**RECORDS SHOWN:**
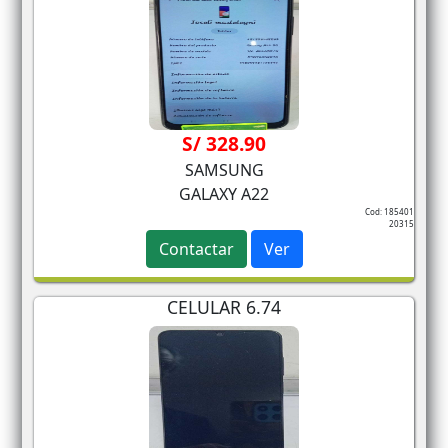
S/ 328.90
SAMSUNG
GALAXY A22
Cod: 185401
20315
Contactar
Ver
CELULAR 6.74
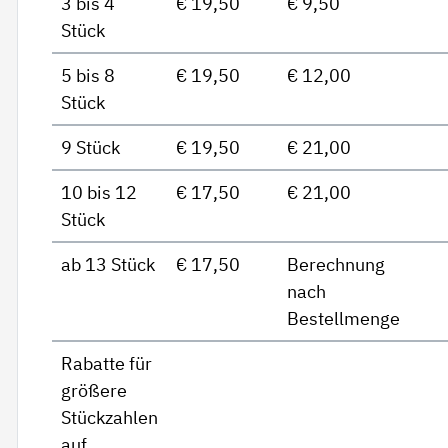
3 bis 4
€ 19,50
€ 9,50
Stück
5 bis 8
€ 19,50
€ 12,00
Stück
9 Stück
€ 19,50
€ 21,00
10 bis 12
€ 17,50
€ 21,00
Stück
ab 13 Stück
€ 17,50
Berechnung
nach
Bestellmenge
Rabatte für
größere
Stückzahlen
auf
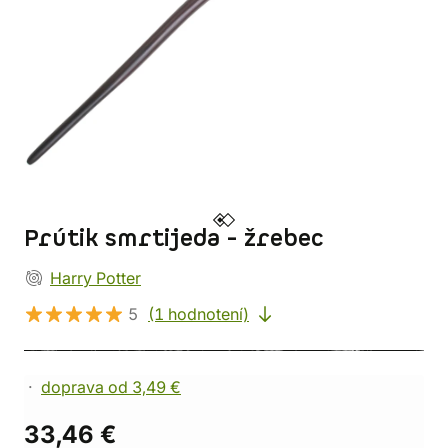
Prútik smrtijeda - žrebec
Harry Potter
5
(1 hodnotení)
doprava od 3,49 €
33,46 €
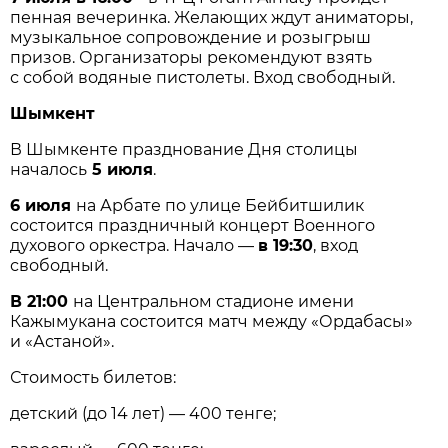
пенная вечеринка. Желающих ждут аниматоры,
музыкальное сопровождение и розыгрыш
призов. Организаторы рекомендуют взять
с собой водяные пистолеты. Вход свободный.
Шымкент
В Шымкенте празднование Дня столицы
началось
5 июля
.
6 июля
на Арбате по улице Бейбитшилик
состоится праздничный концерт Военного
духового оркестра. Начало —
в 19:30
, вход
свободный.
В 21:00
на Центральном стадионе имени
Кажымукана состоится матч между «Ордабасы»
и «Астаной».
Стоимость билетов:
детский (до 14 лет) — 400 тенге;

**INSTRUCTIONS TO FOLLOW:**
Which lines in the data above contain the word "состоится"? Show each of those lines in full, and treat uppercase and lowercase as different.

**EXERCISE RESULT:**
состоится праздничный концерт Военного
Кажымукана состоится матч между «Ордабасы»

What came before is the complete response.